> Data segment:
※
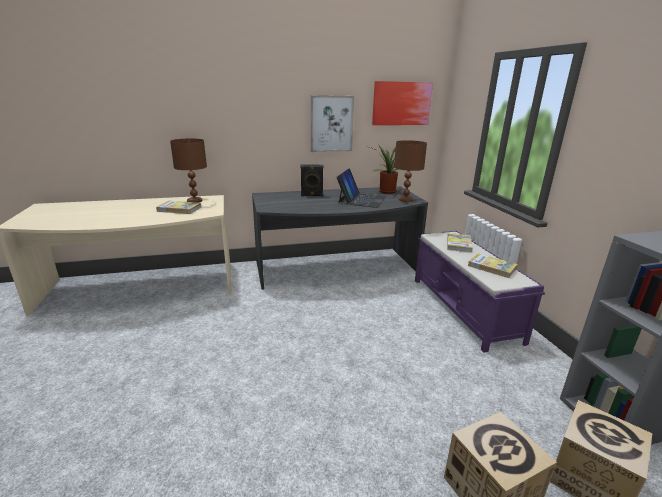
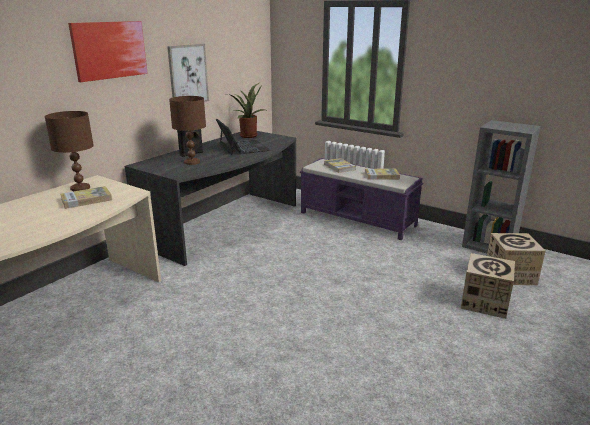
camera: 40 degrees left, 0 degrees up
picture [372,81,433,125] -> picture moved to [68,21,148,82]
brown table lamp [394,140,427,202] -> brown table lamp moved to [169,96,206,165]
※
> Exercise instructions:
Your copy must repeat the data word for word and show none of its images.

> Task answer:
camera: 40 degrees left, 0 degrees up
picture [372,81,433,125] -> picture moved to [68,21,148,82]
brown table lamp [394,140,427,202] -> brown table lamp moved to [169,96,206,165]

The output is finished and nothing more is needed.